En retrospectiva, reconozco que no debí haber estado tan sorprendido por el contexto doctrinal ni por la aplicación práctica de los famosos cinco puntos por parte de este ministro, aunque en aquel momento me quedé atónito. Después de todo, aquí estaba una persona, orgullosa de ser un calvinista de cinco puntos, cuyas doctrinas habrían sido repudiadas por Calvino. De hecho, sus doctrinas habrían hecho que lo expulsaran de Ginebra de haber llegado allí con su «calvinismo» en cualquier momento de finales del siglo XVI o del siglo XVII. Y lo que es más importante, sus creencias estaban fuera de los límites teológicos presentados por las grandes confesiones de las iglesias reformadas, ya se trate de la Segunda Confesión Helvética de la Iglesia reformada suiza o de la Confesión Belga y el Catecismo de Heidelberg de las iglesias reformadas holandesas o de los estándares de Westminster de las iglesias presbiterianas. En resumen, era un evangélico norteamericano.

La teología reformada es definida por sus confesiones

Estoy asumiendo, por supuesto, que «calvinista» y «reformado» son sinónimos: Aunque Calvino fue sin duda el más famoso y, probablemente, el más influyente de los teólogos reformados del siglo XVI, sus opiniones por sí solas no constituyeron ni una iglesia ni una confesión teológica distintiva capaz de sostener una iglesia a lo largo de los siglos. Su propia teología, además, era intencionalmente «eclesiástica» más que individualista, sobre todo en sus declaraciones confesionales, como el Catecismo de Ginebra. Reconocía que habían otras voces teológicas en el movimiento reformado de su tiempo, que su teología personal se situaba dentro de los límites de este movimiento más amplio y que se mantenía en diálogo con la teología de otros líderes y maestros – notablemente, Enrique Bullinger, Pedro Mártir Vermigli y Wolfgang Musculus. Más allá de esto, la teología reformada de documentos confesionales posteriores, como los Cánones de Dort y la Confesión de Westminster, tomó de otros antecedentes teológicos además de las Instituciones de Calvino y no constituyó un movimiento teológico suizo limitado, sino una comunidad internacional de creencias.
───
Instrucciones de trabajo
1) Indica si cada afirmación coincide con el texto sobre el calvinismo y la teología reformada, y cita las palabras exactas que lo deciden. (a) Calvino fue el más famoso de los teólogos reformados del siglo XVI. (b) La teología de Calvino era más individualista que eclesiástica. (c) La teología reformada de los documentos confesionales posteriores fue un movimiento suizo limitado.
2) Prosigue el texto sobre el calvinismo y la teología reformada desde su última oración.
───
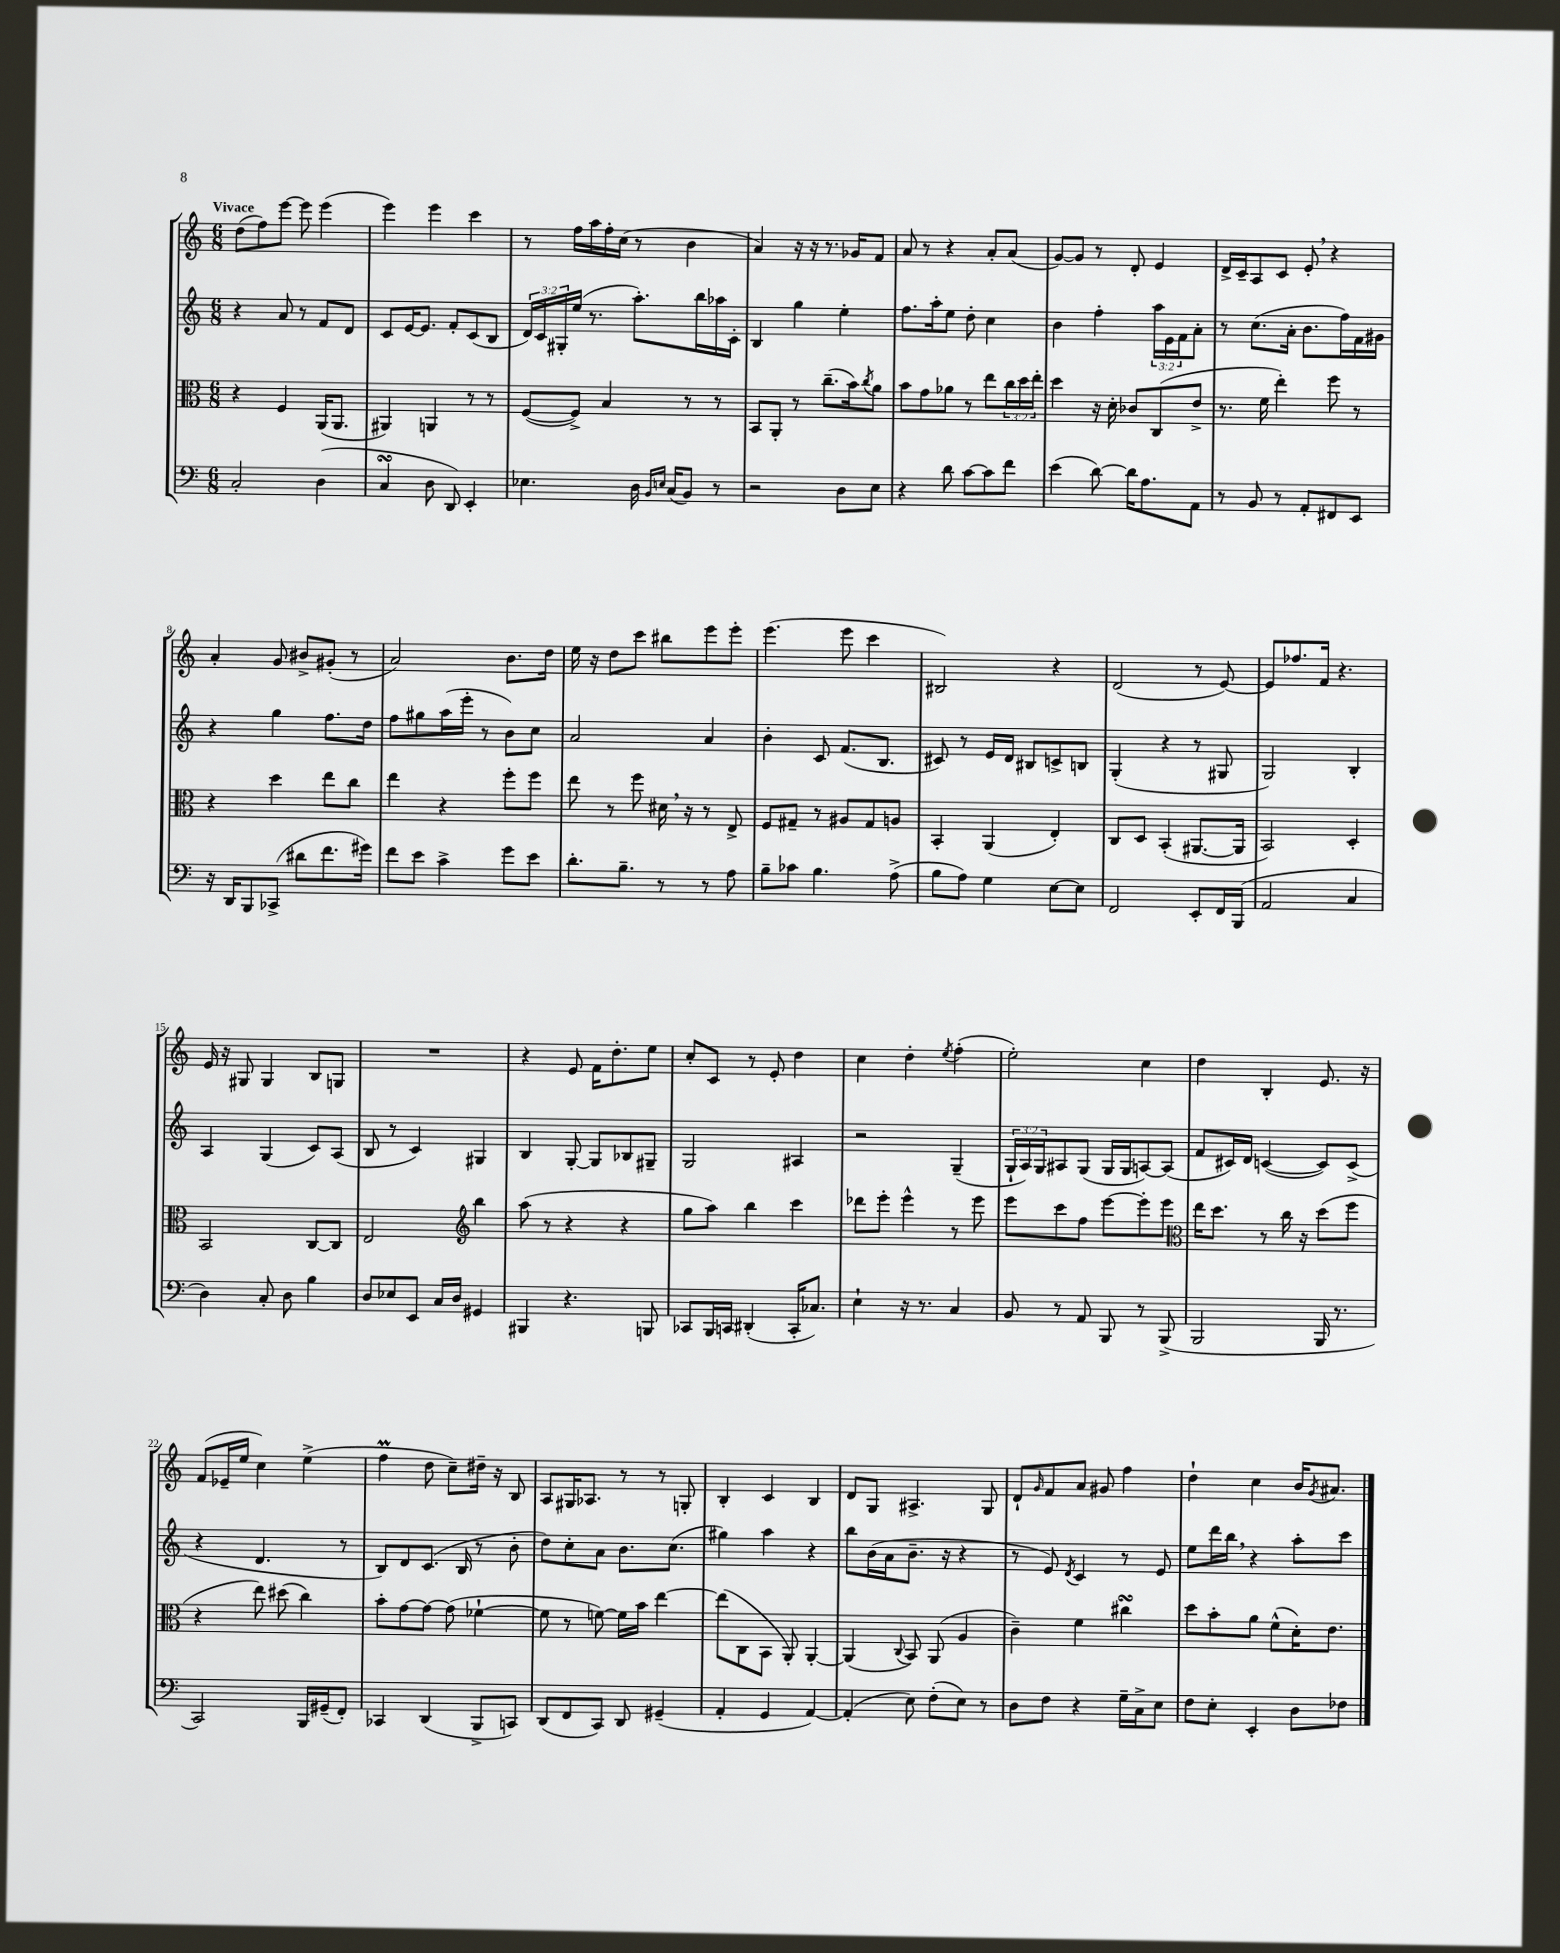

**kern	**kern	**kern	**kern
*part4	*part3	*part2	*part1
*staff4	*staff3	*staff2	*staff1
*clefF4	*clefC3	*clefG2	*clefG2
*k[]	*k[]	*k[]	*k[]
*M6/8	*M6/8	*M6/8	*M6/8
=1	=1	=1	=1
!	!	!	!LO:TX:a:B:t=Vivace
2C'/	4r	4r	(8dd\L
.	.	.	8ff\)
.	4F/	8a/	[8eee\J
.	.	8r	8eee\]
(4D\	(16AA/KL	8f/L	(4eee\
.	8.AA/J	.	.
.	.	8d/J	.
=2	=2	=2	=2
4CsSSs/	4AA#X/)	8c/L	4eee\)
.	.	[16e/K	.
.	.	8.e/J]	.
8D\	4AAn/	.	4eee\
8DD/)	.	8f'/L	.
4EE'/	8r	(8c/	4ccc\
.	8r	8B/J	.
=3	=3	=3	=3
4.E-X\	([8F/L	24d/LL)	8r
.	.	24c/	.
.	.	24G#X'/	.
.	8F^/J])	(16ee/JJ	16ff\LL
.	.	8.r	16aa\
.	4B/	.	16ff'\
.	.	.	(16cc\JJ
16D\	.	8.aa'\L)	8r
16qqBB/LL	.	.	.
16qqEn/JJ	.	.	.
(16C/KL	.	.	.
8BB/J)	8r	.	4b\
.	.	16bb\L	.
8r	8r	16aa-X\	.
.	.	16c'\JJ	.
=4	=4	=4	=4
2r	8BB/L	4B/	4a/)
.	8AA'/J	.	.
.	8r	4gg\	16r
.	.	.	16r
.	(8.cc~\L	.	8.r
8D\L	.	4ee'\	.
.	16b\k)	.	16g-X/KL
.	8qcc/	.	.
8E\J	8a\J	.	8f/J
=5	=5	=5	=5
4r	8b\L	8.ff\L	8a/
.	8g\	.	8r
.	.	16aa'\k	.
8d\	8a-X\J	8ee\J	4r
[8c\L	8r	8dd'\	.
8c\]	8ee\L	4cc\	8a'/L
8f\J	24cc\L	.	(8a/J
.	24dd\	.	.
.	24ee'\JJ	.	.
=6	=6	=6	=6
(4e\	4dd\	4b\	[8g/L)
.	.	.	8g/J]
[8d\)	16r	4ff'\	8r
.	16d'\	.	.
16d\KL]	8c-X/L	.	8d'/
8.A\	.	.	.
.	(8C/	24aa\LL	4e/
.	.	24e\	.
.	.	24f\J	.
8AA\J	8e^/J	8a'\J	.
=7	=7	=7	=7
8r	8.r	8r	16d^/LL
.	.	.	16c~/J
8BB/	.	(8.cc\L	8A/
.	16f\	.	.
8r	4ee'\)	.	8c/J
.	.	16a'\Jk	.
8AA'/L	.	8.b\L	8e',/
8FF#X/	8ff\	.	4r
.	.	16ff\L)	.
8EE/J	8r	16f\	.
.	.	16g#X\JJ	.
!!LO:LB:g=z
=8	=8	=8	=8
16r	4r	4r	4a'/
16DD/KL	.	.	.
8BBB/	.	.	.
(8CC-X^/J	4dd\	4gg\	8g/
8d#X\L	.	.	8b#X^/L
8.f\	8ee\L	8.ff\L	(8g#X'/J
.	8cc\J	.	8r
16g#X\Jk)	.	16dd\Jk	.
=9	=9	=9	=9
8f\L	4ee\	8ff\L	2a/)
8e\J	.	8gg#X\	.
4c^\	4r	(16aa\L	.
.	.	16eee'\JJ	.
.	.	8r	.
8g\L	8ff'\L	8b\L)	8.b\L
8e\J	8ff\J	8cc\J	.
.	.	.	16dd\Jk
=10	=10	=10	=10
8.d'\L	8ee\	2a/	16ee\
.	.	.	16r
.	8r	.	8dd\L
8.B~\J	.	.	.
.	8ff\	.	8ccc\J
8r	16d#X,\	.	8bb#X\L
.	16r	.	.
8r	8r	4a/	8eee\
8A\	8E^/	.	8eee'\J
=11	=11	=11	=11
8B~\L	8F/L	4b'\	(4.eee\
8c-X\J	8G#X~/J	.	.
4.B\	8r	8c/	.
.	8A#X/L	(8.f/L	8eee\
.	8G#/	.	4ccc\
.	.	8.B/J	.
(8A^\	8An/J	.	.
=12	=12	=12	=12
8B\L	4BB'/	8c#X/)	2B#X/)
8A\J)	.	8r	.
4G\	(4AA/	16e/LL	.
.	.	16d/JJ	.
.	.	8B#X/L	.
[8E\L	4E'/)	8cn^/	4r
8E\J]	.	8Bn/J	.
=13	=13	=13	=13
2FF/	8C/L	(4G'/	(2d/
.	8D/J	.	.
.	(4BB'/	4r	.
8EE'/L	[8.AA#X/L	8r	8r
16FF/L	.	8G#X/	[8e/)
(16BBB/JJ	16AA#/Jk]	.	.
=14	=14	=14	=14
2AA/	2BB/)	2G/)	8e/L]
.	.	.	8.ff-X/
.	.	.	16f/Jk
.	.	.	4.r
4C/	4D'/	4B'/	.
!!LO:LB:g=z
=15	=15	=15	=15
4D\)	2BB/	4A/	16e/
.	.	.	16r
.	.	.	8G#X/
8C'/	.	(4G/	4G#/
8D\	.	.	.
4B\	[8C/L	8c/L)	8B/L
.	8C/J]	(8A/J	8Gn/J
=16	=16	=16	=16
8D/L	2E/	8B/	2.r
8E-X/	.	8r	.
8EE/J	.	4c/)	.
16C/LL	.	.	.
16D/JJ	.	.	.
*	*clefG2	*	*
4GG#X/	4bb\	4G#X/	.
=17	=17	=17	=17
4BBB#X/	(8aa\	4B/	4r
.	8r	.	.
4.r	4r	[8G'/	8e/
.	.	8G/L]	16f\KL
.	.	.	8.dd'\
.	4r	8B-X/	.
8BBBn/	.	8G#X~/J	8ee\J
=18	=18	=18	=18
8CC-X/L	8gg\L	2G/	8cc'/L
16BBB/L	8aa\J)	.	8c/J
16CCn/JJ	.	.	.
(4DD#X'/	4bb\	.	8r
.	.	.	8e'/
16CC'/KL	4ccc\	4A#X/	4dd\
8.C-X/J)	.	.	.
=19	=19	=19	=19
4E`\	8ddd-X\L	2r	4cc\
.	8eee'\J	.	.
16r	4eee^^\	.	4dd'\
8.r	.	.	.
.	.	.	8qee/
4C/	8r	(4G~/	(4ff'\
.	8eee\	.	.
=20	=20	=20	=20
8BB/	8eee\L	24G`/LL	2ee'\)
.	.	24A/)	.
.	.	24G/J	.
8r	8ccc\	8A#X/	.
8AA/	8ff\J	(8G/J	.
8BBB/	[8eee\L	16G/LL	.
.	.	16G/J	.
8r	8eee'\]	[8An/)	4cc\
(8BBB^/	8eee\J	(8A/J]	.
=21	=21	=21	=21
*	*clefC3	*	*
2BBB/	16ee\KL	8f/L	4dd\
.	8.dd\J	.	.
.	.	16c#X/L)	.
.	.	16d/JJ	.
.	8r	([4cn/	4B'/
.	16cc\	.	.
.	16r	.	.
16BBB/	(8dd\L	8c/L])	8.e/
8.r	.	.	.
.	8ff\J	(8c^/J	.
.	.	.	16r
!!LO:LB:g=z
=22	=22	=22	=22
2CC/)	4r	4r	(8f/L
.	.	.	16e-X~/L
.	.	.	16ee/JJ
.	8ee\)	4.d/	4cc\)
.	(8dd#X\	.	.
16BBB/LL	4cc\)	.	(4ee^\
(16GG#X~/J	.	.	.
8FF'/J)	.	8r	.
=23	=23	=23	=23
4CC-X/	8b'\L	8B/L)	4ffM\
.	[8g\	8d/	.
(4DD/	8g\J_	(8.c/J	8dd\
.	(8g\]	.	8cc~\L)
.	.	16B/	.
8BBB^/L	[4f-X`\	8r	16dd#X~\Jk
.	.	.	16r
8CCn/J)	.	8b'\	8B/
=24	=24	=24	=24
(8DD/L	8f-\]	8dd\L)	8A/L
8FF/	8r	8cc'\	16G#X/K
.	.	.	8.A-X/J
8CC/J)	[8fn\)	8a\J	.
8DD/	16f\LL]	8.b\L	8r
.	16b\JJ	.	.
(4GG#X~/	[4ee\	.	8r
.	.	(8.cc\J	.
.	.	.	8Gn'/
=25	=25	=25	=25
4AA'/	(8ee\L]	4gg#X\)	4B'/
.	8C\	.	.
4GG/	8BB\J	4aa\	4c/
.	8AA'/)	.	.
[4AA/)	[4AA'/	4r	4B/
=26	=26	=26	=26
(4AA'/]	(4AA/]	8bb\L	8d/L
.	.	(16b\L	8G/J
.	.	16a\J	.
.	8qqC/	.	.
8E\)	8BB/)	8.b~\J	4.A#X^/
(8F'\L	(8AA/	.	.
.	.	16r	.
8E\J)	4A/	4r	.
8r	.	.	8G/
=27	=27	=27	=27
8D\L	4c~\)	8r	8d`/L
.	.	.	16qqg/
8F\J	.	8e/)	8f/
.	.	8qd/	.
4r	4f\	4c/	8a/J
.	.	.	8g#X/
16G~\LL	4cc#XsSsS\	8r	4ff\
16C^\J	.	.	.
8E\J	.	8e/	.
=28	=28	=28	=28
8F\L	8dd\L	8ee\L	4dd`\
8E'\J	8b'\	16ddd\L	.
.	.	16bb,\JJ	.
4EE'/	8a\J	4r	4cc\
.	(8f^^\L	.	.
8D\L	16d'\K)	8aa'\L	16b/KL
.	.	.	8qg/
.	8.e\J	.	8.a#X/J
8F-X\J	.	8ccc\J	.
==	==	==	==
*-	*-	*-	*-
───
Respuestas a continuación
1)
(a) Sí: «Calvino fue sin duda el más famoso y, probablemente, el más influyente de los teólogos reformados del siglo XVI».
(b) No: «Su propia teología, además, era intencionalmente «eclesiástica» más que individualista».
(c) No: «no constituyó un movimiento teológico suizo limitado, sino una comunidad internacional de creencias».

2)
El calvinismo, o mejor, la enseñanza reformada, como es definida por las grandes confesiones reformadas sí incluye los llamados cinco puntos. Sin embargo, así como es incorrecto identificar a Calvino como el único progenitor de la teología reformada, también es incorrecto identificar los cinco puntos o el documento del cual proceden, los Cánones de Dort, como una confesión plena de la fe reformada, completa e íntegra en sí misma. En otras palabras, sería un gran error –tanto histórica como doctrinalmente– si los cinco puntos del calvinismo fueran entendidos como la única o incluso como la base absolutamente principal para identificar a alguien como poseedor de la fe calvinista o reformada. De hecho, los Cánones de Dort contienen cinco puntos únicamente porque los artículos arminianos, la Remonstranza de 1610, a la que respondían, tenían cinco puntos. El número cinco, lejos de ser sacrosanto, es el resultado de una circunstancia histórica particular y fue determinado negativamente por el número de artículos de la objeción arminiana al calvinismo confesional.

Estos comentarios históricos y teológicos rara vez o nunca serían discutidos por un miembro de una denominación confesionalmente reformada. Es prácticamente una obviedad que los Cánones de Dort no constituyen por sí mismos la confesión de la Iglesia, y que existen para aclarar puntos disputados en la confesión de fe completa de la Iglesia, representada por la Confesión Belga y el Catecismo de Heidelberg. También es cierto que la Confesión Belga y el Catecismo de Heidelberg están sustancialmente de acuerdo con los estándares confesionales de otras ramas de la Iglesia Reformada, ya sea el Catecismo de Ginebra o la Primera y Segunda Confesión Helvética de la Reforma Suiza o la Confesión Escocesa y los estándares de Westminster de las Iglesias Presbiteriana y Reformada británica y norteamericana. Y más allá del consenso confesional, hay un amplio acuerdo teológico que se construyó hacia la enseñanza confesional de las iglesias reformadas en el siglo XVI y ha continuado construyendo sobre ella desde entonces – desde las Instituciones de Calvino a los Dictaten Dogmatiek de Kuyper y de ahí en adelante.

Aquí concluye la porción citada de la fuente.